**Given data:**

^^^^^^^^

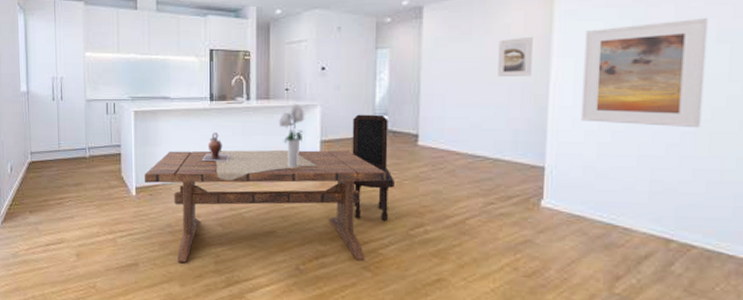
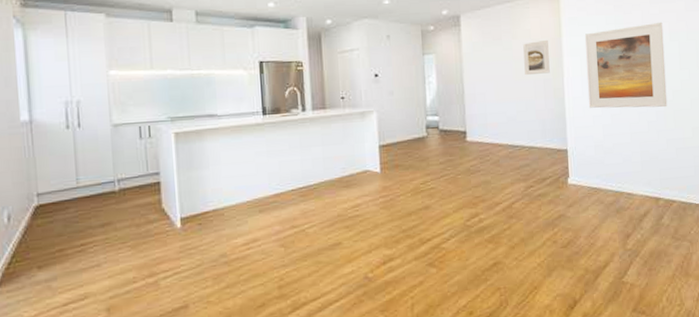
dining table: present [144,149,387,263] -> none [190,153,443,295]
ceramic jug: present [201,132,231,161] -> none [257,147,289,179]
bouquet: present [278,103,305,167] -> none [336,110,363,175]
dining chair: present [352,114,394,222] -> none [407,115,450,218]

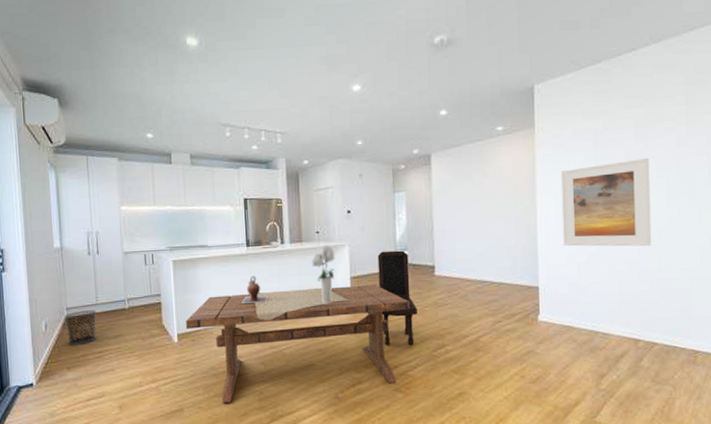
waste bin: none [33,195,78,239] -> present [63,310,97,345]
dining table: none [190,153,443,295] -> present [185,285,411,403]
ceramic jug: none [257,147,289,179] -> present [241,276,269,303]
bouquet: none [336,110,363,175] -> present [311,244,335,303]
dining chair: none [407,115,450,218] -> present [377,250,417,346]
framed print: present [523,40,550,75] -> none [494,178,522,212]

^^^^^^^^

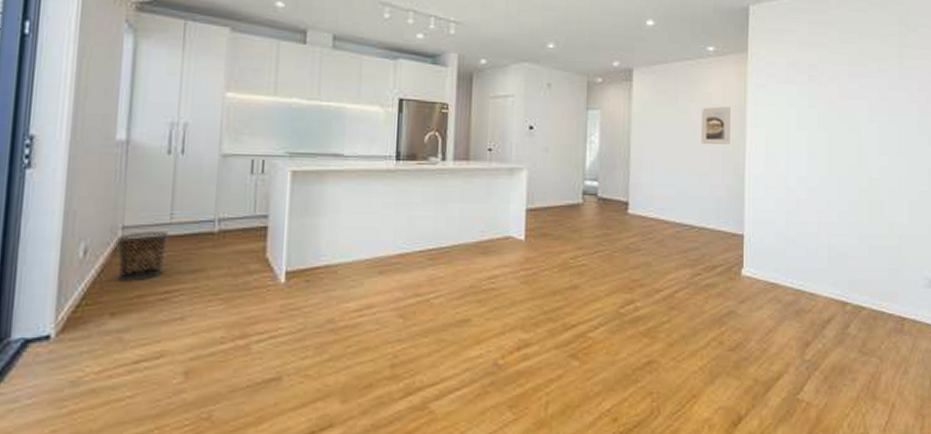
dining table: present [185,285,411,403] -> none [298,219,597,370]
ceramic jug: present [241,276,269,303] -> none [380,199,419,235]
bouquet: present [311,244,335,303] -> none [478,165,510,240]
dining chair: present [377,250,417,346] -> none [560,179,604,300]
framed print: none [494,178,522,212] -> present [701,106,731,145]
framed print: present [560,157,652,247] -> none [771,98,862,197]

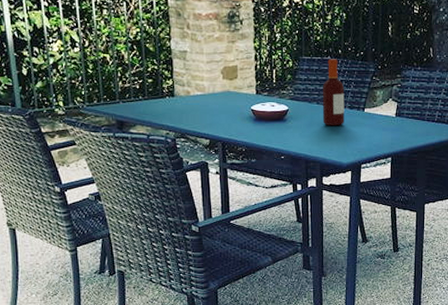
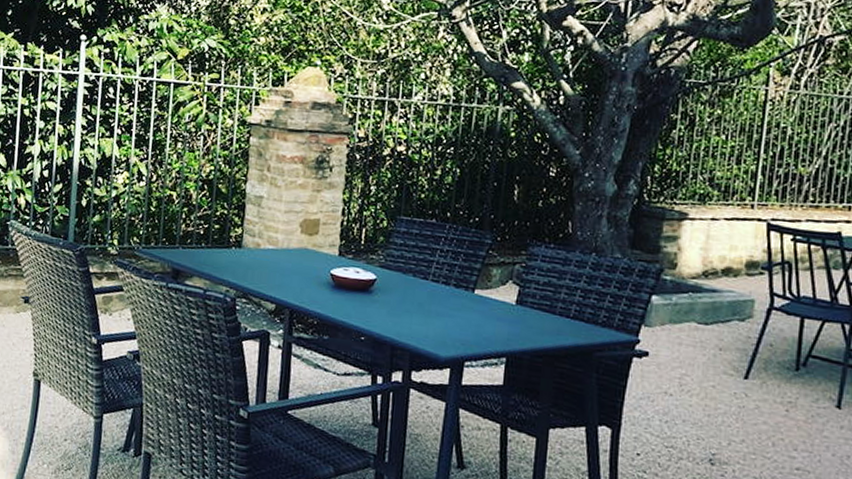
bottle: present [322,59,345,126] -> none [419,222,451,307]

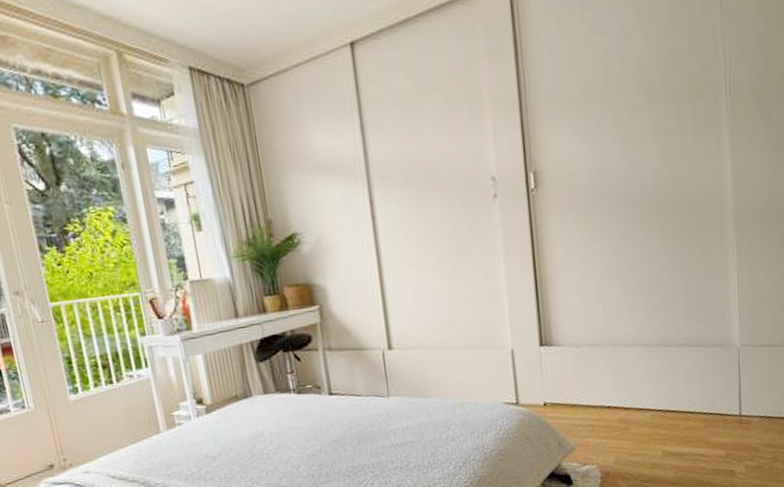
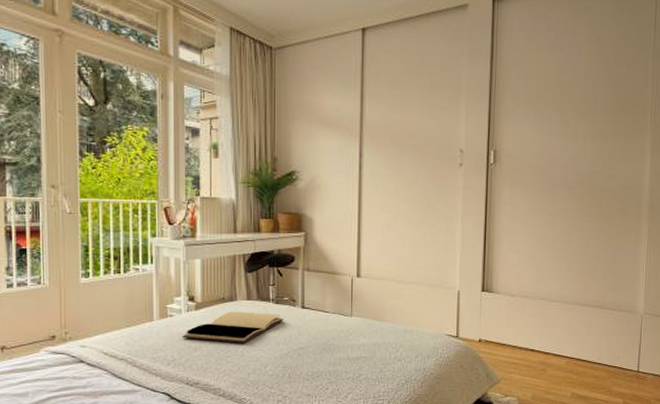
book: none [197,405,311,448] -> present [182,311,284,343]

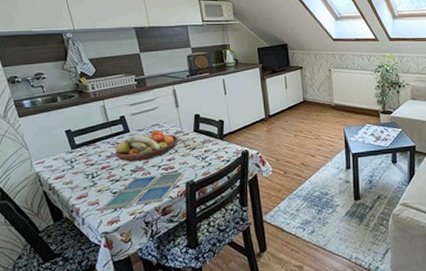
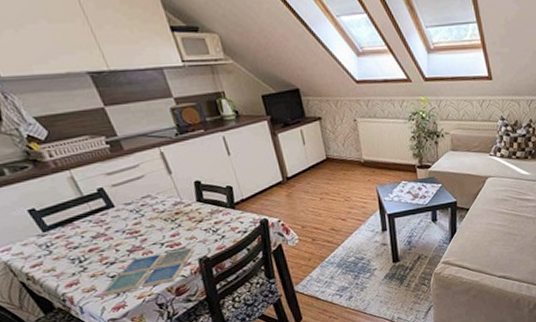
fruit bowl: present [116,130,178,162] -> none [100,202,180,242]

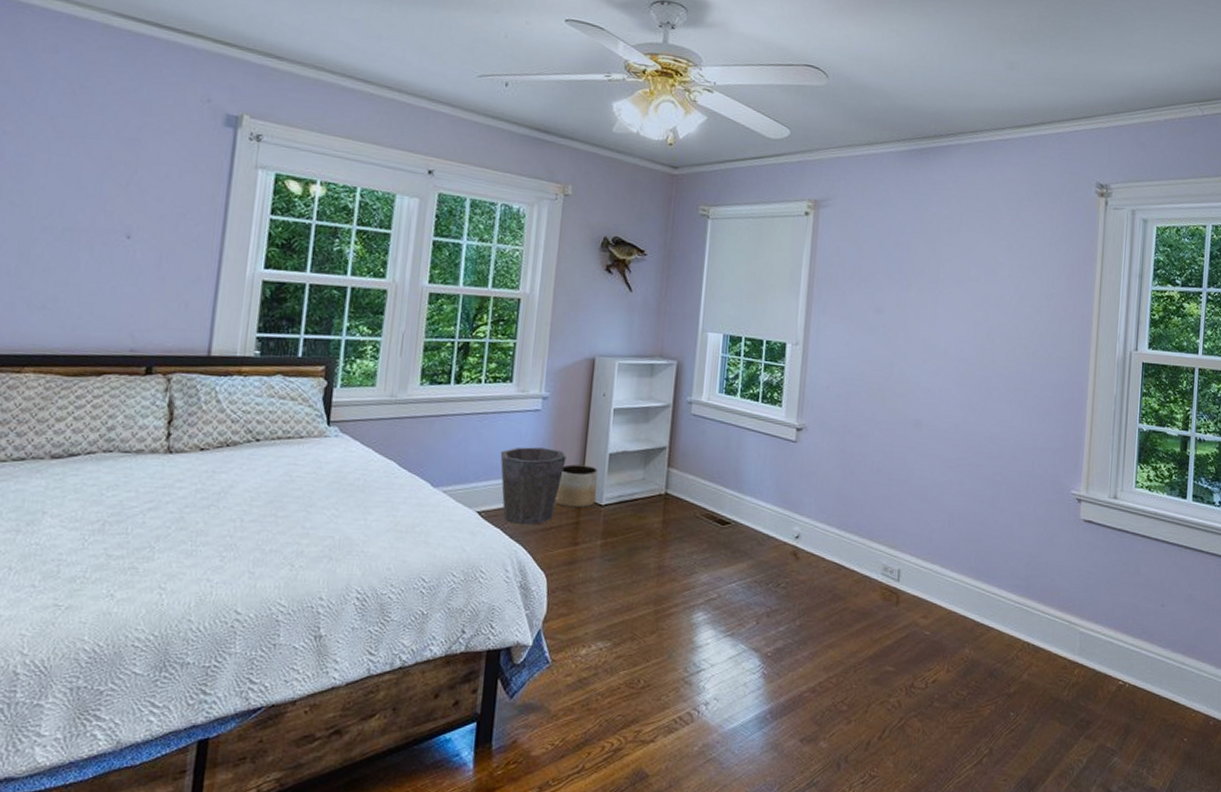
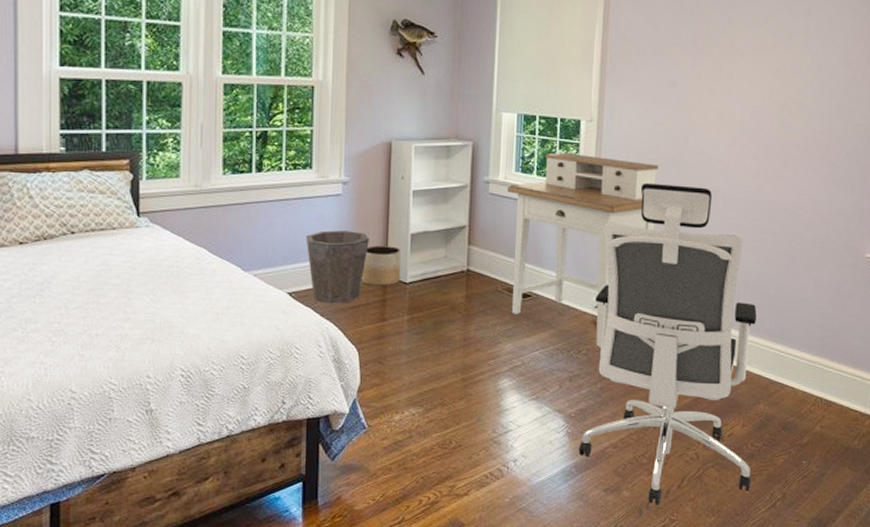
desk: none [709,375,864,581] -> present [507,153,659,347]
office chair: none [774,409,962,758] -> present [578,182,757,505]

^^^^^^^^

**Activity:** Of the lines above, quote exactly those from the one with "bottle: present [322,59,345,126]" through the one with "office chair: none", ends included; pictures stay out.

**Written response:**
bottle: present [322,59,345,126] -> none [419,222,451,307]

book: none [197,405,311,448] -> present [182,311,284,343]

fruit bowl: present [116,130,178,162] -> none [100,202,180,242]

desk: none [709,375,864,581] -> present [507,153,659,347]
office chair: none [774,409,962,758] -> present [578,182,757,505]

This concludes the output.